Some teachers are much better than others at such "debugging", so yes from that perspective it sure would be nifty to invent some technology that guarantees more consistent results. But is it realistic? Every body is different physically, and the human touch and expertise plays a major role.

So, I can't help but think it would actually be a simpler problem to create an AI that can reliably debug software, vs creating AI that can reliably debug a musician's physical relationship to their instrument.

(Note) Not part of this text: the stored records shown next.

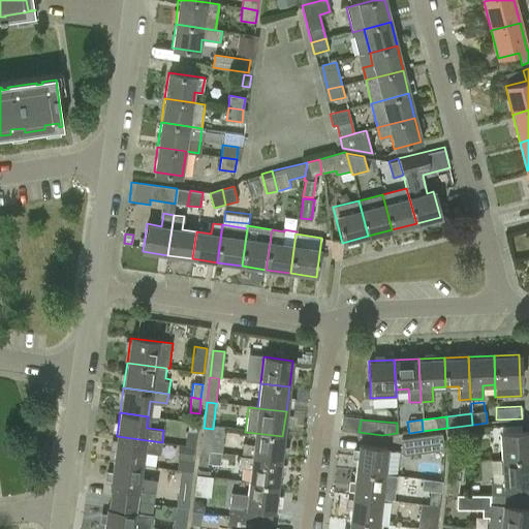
[(225,430),(213,429),(204,428),(200,453),(210,454),(222,455),(225,430)]
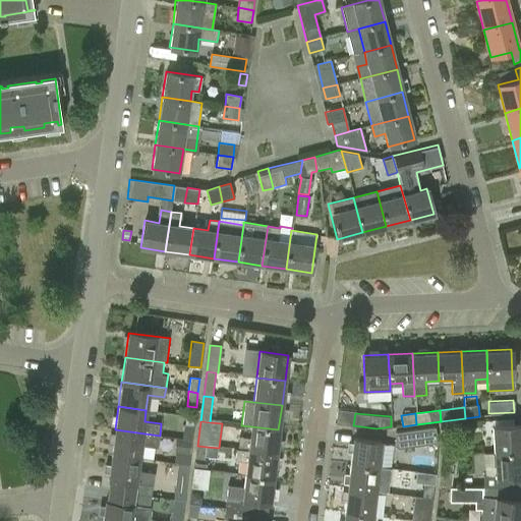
[(445,437),(462,435),(460,423),(446,425),(445,437)]
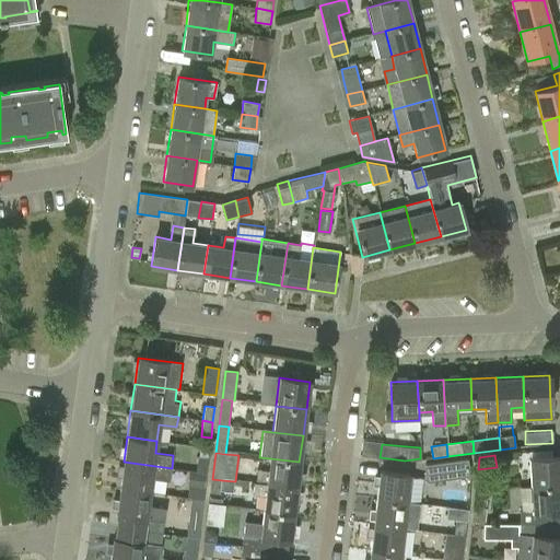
[(197,471),(206,474),(209,458),(198,456),(197,471)]
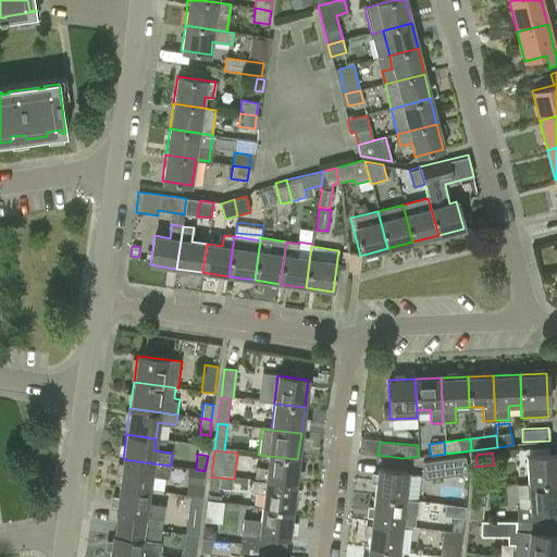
[(528,484),(556,482),(556,478),(556,455),(525,457),(528,484)]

Fair enough. I should've thought about complexities of handling instruments more. My mind just raced to the memories of my piano lessons and the time a friend was teaching me guitar; the part about correct hold/finger placement were essentially pattern-matching, the kind I could see software solving right now (enough cameras + right software). But I understand now that what I've been taught was just the beginning of the beginning.

As for debugging in general, I agree and offer an analogy that might be intimately familiar to everyone here: debugging your parent's/neighbour's/friend's computer over the phone. I can handle it for about two minutes before my head hurts and I start boiling from anger. These days, I flat out refuse helping this way; if it can't wait, I only explain them how to install TeamViewer and what numbers to spell me over the phone.